Hypoxia triggers a signaling pathway mediated by an adenosine receptor (called A2AR) that arrests inflammation and tissue damage. It's thought that this same hypoxia-driven pathway protects the lungs from the toxic effects of overactive immune cells called neutrophils. Using a mouse model of acute lung injury induced by bacterial infection, Thiel et al. exposed one group of mice to 100% oxygen, mimicking therapeutic oxygenation, and left another group at normal ambient levels (21% oxygen). Five times more mice died after receiving 100% oxygen than died breathing normal oxygen levels. Mice given 60% oxygen—considered clinically safe—got worse, but didn't die.

To test the hypothesis that oxygen was precipitating these drastic results by exacerbating tissue inflammation, the authors analyzed the neutrophil-mediated immune response. Establishing a correlation between high neutrophil count and increased capillary leakage—indicated by the protein concentrations recovered from the alveolar space, which mediates gas exchange—Thiel et al. confirmed that overactive neutrophils promote lung injury. When otherwise healthy mice were subjected to lung infection and treated with hypoxia (10% oxygen), after 48 hours 90% of the mice showed several signs of improvement associated with an inhibition of neutrophil-mediated inflammation.

Thiel et al. went on to show that the adenosine receptor pathway was involved in the oxygen-dependent inflammation. By isolating neutrophils from mice with inflamed lungs and exposing them to high concentrations of a molecule that activates the adenosine receptor, they triggered increased levels of both A2AR and cAMP, a molecule that inhibits inflammation. No such increases were seen in mutant mice lacking functional A2AR proteins.

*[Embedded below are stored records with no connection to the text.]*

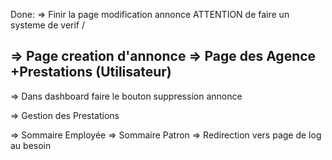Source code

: Done:
=> Finir la page modification annonce 
        ATTENTION de faire un systeme de verif /

=> Page creation d'annonce 
=> Page des Agence +Prestations (Utilisateur)
-------------------------




=> Dans dashboard faire le bouton suppression annonce

=> Gestion des Prestations

=> Sommaire Employée
=> Sommaire Patron
=> Redirection vers page de log au besoin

Hypoxia protects against lung damage, the authors conclude, by working through the A2AR signaling pathway to control inflammation. Above-normal oxygen levels interrupt this anti-inflammatory pathway, paving the way for further lung injury. Administering a molecule that jump-starts A2AR signaling artificially also significantly reduced the pathological side effects of oxygenation. These results may help explain why some patients with ARDS die following oxygenation therapy. And by identifying the mechanism that is disrupted by oxygenation—A2AR signaling—this study suggests that therapies aimed at activating the anti-inflammatory A2AR pathway may allow patients to receive the benefits of oxygenation therapy without succumbing to its toxic effects.